What is required: Please extract the text from each item in the data below, keeping every line in its original order and wording.

Records provided:
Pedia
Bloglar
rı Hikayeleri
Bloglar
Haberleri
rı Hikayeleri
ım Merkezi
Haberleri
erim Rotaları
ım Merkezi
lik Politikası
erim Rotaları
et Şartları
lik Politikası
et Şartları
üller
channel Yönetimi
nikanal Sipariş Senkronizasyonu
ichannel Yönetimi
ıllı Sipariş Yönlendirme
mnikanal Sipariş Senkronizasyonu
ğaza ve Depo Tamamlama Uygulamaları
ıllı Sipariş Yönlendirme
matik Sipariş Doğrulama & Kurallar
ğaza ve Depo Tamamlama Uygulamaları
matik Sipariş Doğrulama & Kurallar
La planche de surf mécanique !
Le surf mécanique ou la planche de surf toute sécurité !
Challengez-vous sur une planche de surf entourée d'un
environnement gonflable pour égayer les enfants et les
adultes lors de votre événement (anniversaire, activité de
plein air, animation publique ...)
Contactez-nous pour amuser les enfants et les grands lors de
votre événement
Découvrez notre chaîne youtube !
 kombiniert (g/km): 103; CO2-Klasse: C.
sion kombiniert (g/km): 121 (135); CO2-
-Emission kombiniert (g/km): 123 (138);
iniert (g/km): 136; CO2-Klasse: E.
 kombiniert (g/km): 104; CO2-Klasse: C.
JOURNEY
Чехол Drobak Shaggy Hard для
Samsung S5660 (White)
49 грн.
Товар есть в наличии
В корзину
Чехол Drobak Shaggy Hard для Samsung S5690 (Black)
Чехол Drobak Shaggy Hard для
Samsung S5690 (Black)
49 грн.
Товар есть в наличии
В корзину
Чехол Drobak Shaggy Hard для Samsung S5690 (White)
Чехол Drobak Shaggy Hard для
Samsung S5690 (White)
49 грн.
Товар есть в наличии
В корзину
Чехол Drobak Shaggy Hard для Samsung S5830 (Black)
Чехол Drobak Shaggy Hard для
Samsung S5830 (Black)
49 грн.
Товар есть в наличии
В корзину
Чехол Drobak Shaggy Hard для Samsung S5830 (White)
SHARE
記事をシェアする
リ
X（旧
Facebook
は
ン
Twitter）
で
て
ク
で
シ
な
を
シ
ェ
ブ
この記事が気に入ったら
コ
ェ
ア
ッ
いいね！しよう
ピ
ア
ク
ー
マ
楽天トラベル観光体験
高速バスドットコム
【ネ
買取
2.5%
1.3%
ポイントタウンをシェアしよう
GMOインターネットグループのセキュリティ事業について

Response box:
Pedia
Bloglar
rı Hikayeleri
Bloglar
Haberleri
rı Hikayeleri
ım Merkezi
Haberleri
erim Rotaları
ım Merkezi
lik Politikası
erim Rotaları
et Şartları
lik Politikası
et Şartları
üller
channel Yönetimi
nikanal Sipariş Senkronizasyonu
ichannel Yönetimi
ıllı Sipariş Yönlendirme
mnikanal Sipariş Senkronizasyonu
ğaza ve Depo Tamamlama Uygulamaları
ıllı Sipariş Yönlendirme
matik Sipariş Doğrulama & Kurallar
ğaza ve Depo Tamamlama Uygulamaları
matik Sipariş Doğrulama & Kurallar
La planche de surf mécanique !
Le surf mécanique ou la planche de surf toute sécurité !
Challengez-vous sur une planche de surf entourée d'un
environnement gonflable pour égayer les enfants et les
adultes lors de votre événement (anniversaire, activité de
plein air, animation publique ...)
Contactez-nous pour amuser les enfants et les grands lors de
votre événement
Découvrez notre chaîne youtube !
 kombiniert (g/km): 103; CO2-Klasse: C.
sion kombiniert (g/km): 121 (135); CO2-
-Emission kombiniert (g/km): 123 (138);
iniert (g/km): 136; CO2-Klasse: E.
 kombiniert (g/km): 104; CO2-Klasse: C.
JOURNEY
Чехол Drobak Shaggy Hard для
Samsung S5660 (White)
49 грн.
Товар есть в наличии
В корзину
Чехол Drobak Shaggy Hard для Samsung S5690 (Black)
Чехол Drobak Shaggy Hard для
Samsung S5690 (Black)
49 грн.
Товар есть в наличии
В корзину
Чехол Drobak Shaggy Hard для Samsung S5690 (White)
Чехол Drobak Shaggy Hard для
Samsung S5690 (White)
49 грн.
Товар есть в наличии
В корзину
Чехол Drobak Shaggy Hard для Samsung S5830 (Black)
Чехол Drobak Shaggy Hard для
Samsung S5830 (Black)
49 грн.
Товар есть в наличии
В корзину
Чехол Drobak Shaggy Hard для Samsung S5830 (White)
SHARE
記事をシェアする
リ
X（旧
Facebook
は
ン
Twitter）
で
て
ク
で
シ
な
を
シ
ェ
ブ
この記事が気に入ったら
コ
ェ
ア
ッ
いいね！しよう
ピ
ア
ク
ー
マ
楽天トラベル観光体験
高速バスドットコム
【ネ
買取
2.5%
1.3%
ポイントタウンをシェアしよう
GMOインターネットグループのセキュリティ事業について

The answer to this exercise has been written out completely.